2008-06-30
The many problems with bad security patches
One might perhaps accuse me of getting overly worked up about bad security patches. Is it really such a big deal if a security patch has a flaw?
My answer is yes, because there are a number of bad consequences when security patches are untrustworthy:
- it discourages people from installing them. As we've seen repeatedly,
having more insecure systems around endangers everyone, whether
it is on the Internet or behind your firewall.
- a broken but 'secure' machine is not really an improvement over a
functional but insecure machine. In both cases the overall system
is not functional, assuming that you consider security as part of
the overall system functionality.
(Of course the devil is in the details, specifically what broke and what the security issue was, and also how important security is; in some environments being completely turned off is preferred to being insecure. I am assuming here that the breakage is in something relatively important.)
- you can't use security patches to solve the security issue right
now, because you have to put patches through testing in order to
see if they broke anything this time and if so, what. At best you
can use the release of a security patch as a signpost that your
system really is vulnerable to some general issue, and that you
need to get working on some sort of a fix.
(Yes, yes, test everything. Wouldn't it be nice if you didn't have to? And in theory that is the promise of security patches; the only change they are supposed to introduce is a security fix, and thus they should be safe to apply under almost all circumstances.)
- they increase the overhead of security in general, in both people's
time and in hardware needs. All else being equal, this overhead has
to come out of somewhere, in actual useful work not getting done
and machines not getting used for useful things.
- if sysadmins believe vendors and do rush installs of what turn out to be bad patches, we lose credibility and thus our overall ability to influence people. This is bad because there are security things that people should listen to you about; you really don't want to be the sysadmin that cried wolf.
Collectively, this set of consequences is pretty bad news. Hence my strong opinions on the issue.
2008-06-27
Fault hierarchies and problem reports
Here is something that I have come to feel strongly about: things that report problems (as opposed to just log them) should have some idea of root causes and a fault hierarchy. Then when you report things you should report the root cause you've found and only mention the consequences as a side note, instead of screaming about every consequence.
(As a not entirely hypothetical example, it does no good to spam me with notices about lots of ZFS pools being unavailable when the real problem is that the system can't find any network interfaces at boot time so it can't make any iSCSI connections so there are no pool devices.)
Yes, this is difficult and challenging. But it is the job you took on when you decided to write something that actively shoved reports of problems at people. If you cannot do a good job of it, you need to stick to just logging things; this is one of the areas where a tool that does only a half-hearted job can be worse than no tool, because it is trivial to generate an avalanche of surface errors from a single important root cause.
....................
WORK REQUEST A:
In one to three sentences, explain why the blog entries say a problem-reporting tool that does only a half-hearted job can be worse than no tool at all.
WORK REQUEST B:
Carry on writing the blog entries from the point where they stop.
These records were taken from a separate source.

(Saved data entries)
....................
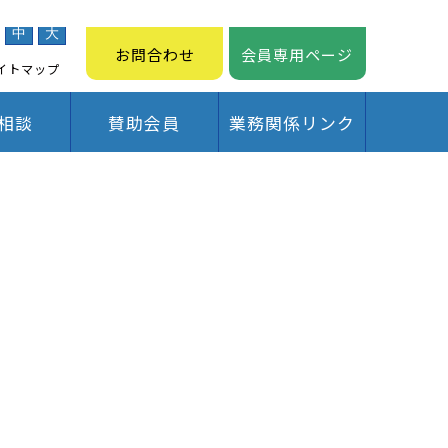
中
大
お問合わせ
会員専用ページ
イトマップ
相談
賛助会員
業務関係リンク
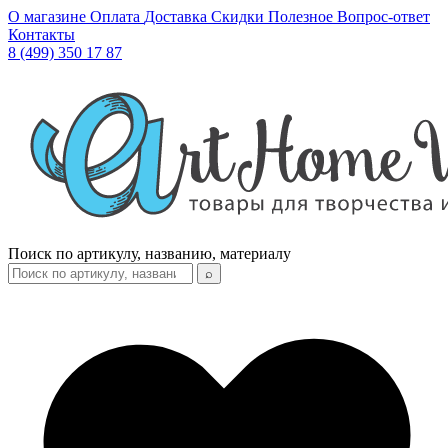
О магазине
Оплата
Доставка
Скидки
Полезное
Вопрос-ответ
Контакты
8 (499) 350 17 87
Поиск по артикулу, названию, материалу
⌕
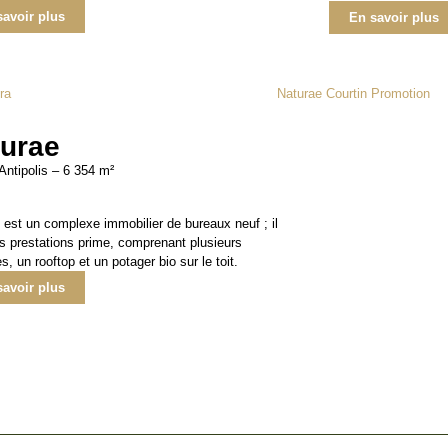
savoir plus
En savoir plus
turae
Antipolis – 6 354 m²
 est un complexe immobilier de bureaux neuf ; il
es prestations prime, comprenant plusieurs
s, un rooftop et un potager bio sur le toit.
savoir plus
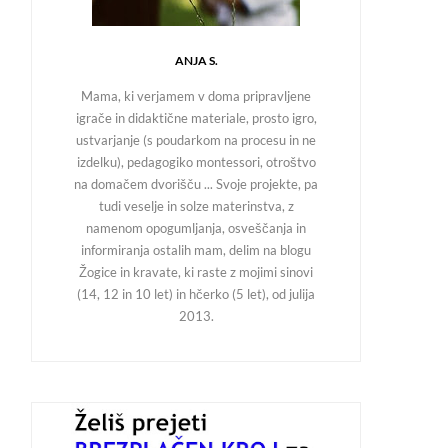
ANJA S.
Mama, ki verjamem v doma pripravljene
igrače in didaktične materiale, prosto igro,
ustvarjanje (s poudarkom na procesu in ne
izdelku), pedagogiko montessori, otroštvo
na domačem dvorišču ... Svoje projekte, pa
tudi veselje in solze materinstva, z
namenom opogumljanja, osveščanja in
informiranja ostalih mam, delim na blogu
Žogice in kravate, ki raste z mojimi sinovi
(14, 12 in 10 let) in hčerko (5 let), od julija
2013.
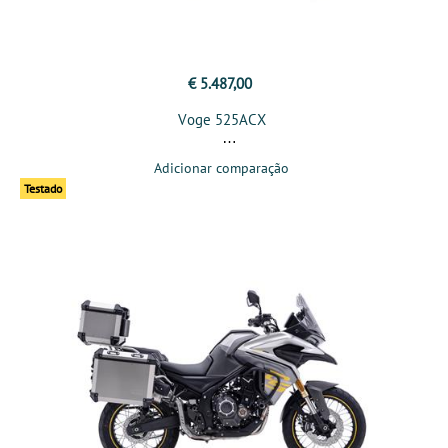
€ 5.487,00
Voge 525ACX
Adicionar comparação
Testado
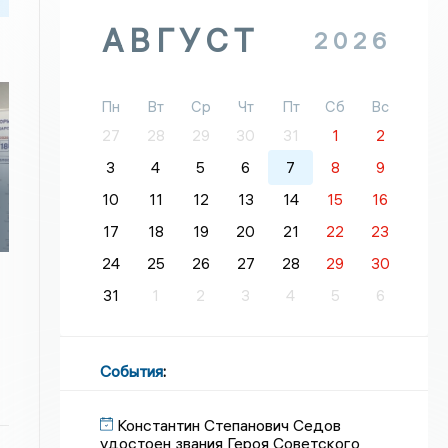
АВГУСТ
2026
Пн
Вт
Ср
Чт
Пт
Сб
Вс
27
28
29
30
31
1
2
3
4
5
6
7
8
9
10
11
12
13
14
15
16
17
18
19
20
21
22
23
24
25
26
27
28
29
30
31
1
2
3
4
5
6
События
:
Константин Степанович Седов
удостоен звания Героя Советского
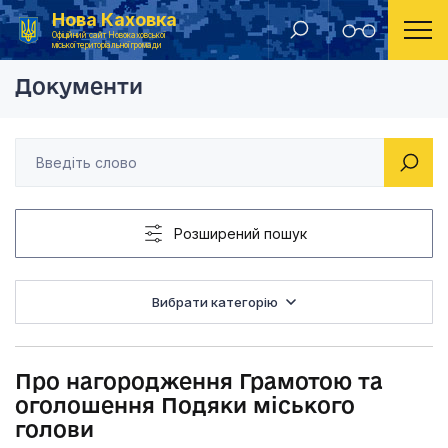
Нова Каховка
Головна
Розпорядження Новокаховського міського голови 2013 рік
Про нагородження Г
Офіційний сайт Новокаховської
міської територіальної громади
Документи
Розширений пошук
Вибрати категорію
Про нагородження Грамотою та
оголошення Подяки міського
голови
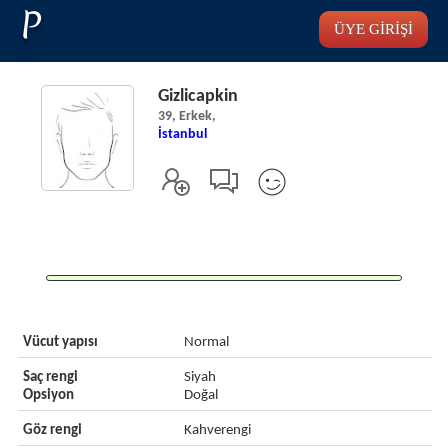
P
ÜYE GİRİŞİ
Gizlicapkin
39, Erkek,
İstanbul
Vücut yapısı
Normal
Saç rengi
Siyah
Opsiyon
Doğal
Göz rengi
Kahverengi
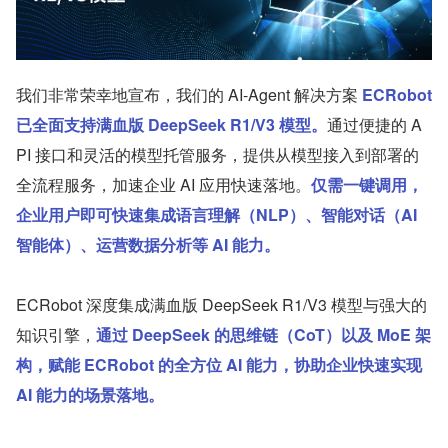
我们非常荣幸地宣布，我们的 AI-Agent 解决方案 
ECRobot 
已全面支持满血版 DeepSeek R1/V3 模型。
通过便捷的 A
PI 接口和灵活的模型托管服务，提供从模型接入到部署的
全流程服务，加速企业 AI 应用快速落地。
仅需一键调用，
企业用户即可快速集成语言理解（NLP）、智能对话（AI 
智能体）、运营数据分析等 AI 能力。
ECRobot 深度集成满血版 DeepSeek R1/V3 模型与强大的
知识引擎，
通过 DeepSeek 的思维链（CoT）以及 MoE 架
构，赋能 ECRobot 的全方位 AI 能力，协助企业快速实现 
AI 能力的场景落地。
....................
YOUR RESPONSE A:
It is trivial for a single important root cause to generate an avalanche of surface errors. A tool that reports every consequence instead of the root cause floods people with reports.

YOUR RESPONSE B:
(By 'reporting' I mean aggressively forcing things in front of people through a variety of methods, from dumping messages on the system console to sending email. In short, anything that could interrupt people. Yes, dumping messages on the console is interrupting people; consider what happens to the poor sysadmin who is trying to get the system going again when you dump ten screens of error messages on his session.)
2008-06-26
Virtual desktops versus multiple monitors
A commentator here asked:
With respect to tabs vs. windows (vs. virtual desktops vs. extra monitors vs. separate computers), I always wonder what combination of the above will lead to the greatest productivity.
Having used both, my personal opinion is that virtual desktops are inferior to multiple monitors for the same reason that tabs are inferior to windows, namely that you can't see two virtual desktops at once. This makes virtual desktops good for grouping and a good place to shove excess windows but not a good solution when you really need to see that many things at once.
(Although I'd used virtual desktops for years, even a casual experiment with dual monitors was such a powerful experience that I was hooked on the spot. But I continue to use virtual desktops even with multiple monitors; you can never have enough space, and as mentioned I'm very big on using spatial organization for things, which virtual desktops are good for. Plus, for a sysadmin the ability to instantly get an uncluttered workspace to deal with some important interruption is very useful.)
I'd think that a single computer with multiple monitors is better than several computers, each with a single monitor, for much the same reason; using separate computers with separate displays constrains how you organize and re-organize information. The exception is if you really need multiple computers for some reason (a classic reason being testing on one machine and debugging from the second), in which case you have no choice.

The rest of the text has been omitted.